“Ten years ago, people simply installed systems that allowed them to store all information electronically and to get to it quickly,” says Joe Martins, a partner with the Data Mobility Group LLC, in Nashua, N.H. “They didn’t start to consider strategies that took into account cost as well as performance issues until 2000,” when resolving Y2K issues brought it to their attention.
Dividing the Data
The Enterprise Strategy Group estimates that about 85 percent of the data sitting on high-end storage systems is non- or post-transactional, and that half of this replicates non-transactional data. “This is a very inefficient use of high-end real estate at best — and a costly business adventure at worst,” says Heidi Biggar, an analyst with the Enterprise Strategy Group, based in Milford, Mass. After all, primary disk storage is expensive to acquire, manage and maintain, as well as draining power and cooling resources.
Best practices involve first classifying data into categories. Information deemed mission-critical and data that is frequently accessed and/or changed should be kept on primary storage systems. Data that is less urgent but still important to the business could be kept on SATA-based systems. Data that is static, or only periodically accessed, could be kept on disk-based archives. Finally, tape or optical storage would be used for deep archiving.
Five Storage Strategies
How can you effectively implement a tiered storage system? Here’s a five-step plan:
Determine your goals What do you hope to achieve from moving to tiered storage? Reduce costs? Improve performance? Achieve better service levels? Some combination of the above? “Some enterprises are extremely cost-sensitive and are looking to cut storage-related expenses,” says Greg Schulz, founder of the StorageIO Group, in Stillwater, Minn. “Others put performance first, as it can directly impact their ability to serve customers. Before you do anything, you have to establish your priorities.”
Establish recovery point objectives and recovery time objectives for all data types Before you can determine what data belongs on what kind of storage device, you must decide your recovery point objectives (RPO) — the point in time to which data must be restored to ensure smooth recovery of business processes that the data supports — as well as your recovery time objectives (RTO), the maximum amount of time that you can afford for systems to be down after a failure. Without both an RPO and an RTO, you will not be able to implement a viable storage tier strategy. It’s not good enough to define one or the other; you have to specify both.
Inventory existing storage resources Chances are good that you already possess a number of the storage devices you need to implement a tiered strategy with a minimal investment in additional equipment and software. Find out exactly what you already have installed that can be repurposed into a tiered strategy.
Consider how to best manage the increased complexity Moving to a tiered system always adds complexity to data center operations, but especially so if you switch from a single vendor to a multiple vendor storage environment. “Make sure you have the software tools, as well as the personnel to manage this cost-effectively,” says Mike Karp, a senior analyst and head of the storage practice at the Enterprise Management Associates, in Boulder, Colo. “You don’t want to gain efficiency in one area only to lose it in another.”

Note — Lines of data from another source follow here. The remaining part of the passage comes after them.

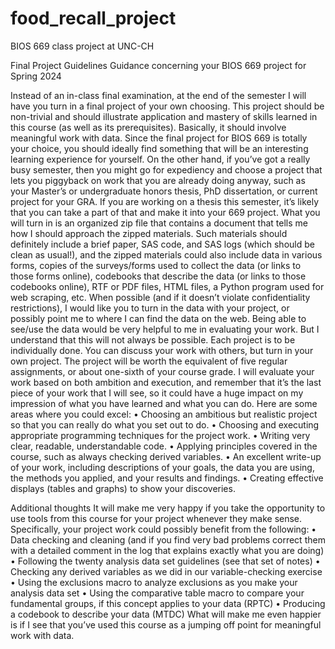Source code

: # food_recall_project
BIOS 669 class project at UNC-CH

Final Project Guidelines
Guidance concerning your BIOS 669 project for Spring 2024

Instead of an in-class final examination, at the end of the semester I will have you turn in a final project of your own choosing.  This project should be non-trivial and should illustrate application and mastery of skills learned in this course (as well as its prerequisites).  Basically, it should involve meaningful work with data. 
Since the final project for BIOS 669 is totally your choice, you should ideally find something that will be an interesting learning experience for yourself.  On the other hand, if you’ve got a really busy semester, then you might go for expediency and choose a project that lets you piggyback on work that you are already doing anyway, such as your Master’s or undergraduate honors thesis, PhD dissertation, or current project for your GRA. If you are working on a thesis this semester, it’s likely that you can take a part of that and make it into your 669 project. 
What you will turn in is an organized zip file that contains a document that tells me how I should approach the zipped materials.  Such materials should definitely include a brief paper, SAS code, and SAS logs (which should be clean as usual!), and the zipped materials could also include data in various forms, copies of the surveys/forms used to collect the data (or links to those forms online), codebooks that describe the data (or links to those codebooks online), RTF or PDF files, HTML files, a Python program used for web scraping, etc.  When possible (and if it doesn’t violate confidentiality restrictions), I would like you to turn in the data with your project, or possibly point me to where I can find the data on the web.  Being able to see/use the data would be very helpful to me in evaluating your work.  But I understand that this will not always be possible. 
Each project is to be individually done.  You can discuss your work with others, but turn in your own project. 
The project will be worth the equivalent of five regular assignments, or about one-sixth of your course grade.  I will evaluate your work based on both ambition and execution, and remember that it’s the last piece of your work that I will see, so it could have a huge impact on my impression of what you have learned and what you can do.  Here are some areas where you could excel: 
•	Choosing an ambitious but realistic project so that you can really do what you set out to do.
•	Choosing and executing appropriate programming techniques for the project work.
•	Writing very clear, readable, understandable code.
•	Applying principles covered in the course, such as always checking derived variables.
•	An excellent write-up of your work, including descriptions of your goals, the data you are using, the methods you applied, and your results and findings.
•	Creating effective displays (tables and graphs) to show your discoveries.

Additional thoughts
It will make me very happy if you take the opportunity to use tools from this course for your project whenever they make sense.  Specifically, your project work could possibly benefit from the following: 
•	Data checking and cleaning (and if you find very bad problems correct them with a detailed comment in the log that explains exactly what you are doing)
•	Following the twenty analysis data set guidelines (see that set of notes)
•	Checking any derived variables as we did in our variable-checking exercise
•	Using the exclusions macro to analyze exclusions as you make your analysis data set
•	Using the comparative table macro to compare your fundamental groups, if this concept applies to your data (RPTC)
•	Producing a codebook to describe your data (MTDC)
What will make me even happier is if I see that you’ve used this course as a jumping off point for meaningful work with data.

Approach the process in phases Rather than implementing it all at once, it’s best to start with one application and two data tiers, and proceed gradually from there. “This makes the process much more manageable — and there are still immediate and sizable benefits,” says Biggar.
All experts agree: Don’t write that P.O. for the new drive until you complete your upfront work. “There’s so much more involved than simply deciding what product to buy,” says Karp.
Establishing a tiered storage system involves a lot of upfront work and investment in both time and hardware and software. There’s no magic bullet for making it a success, warns Martins. But, he quickly adds, “It pays off in spades in the long run.”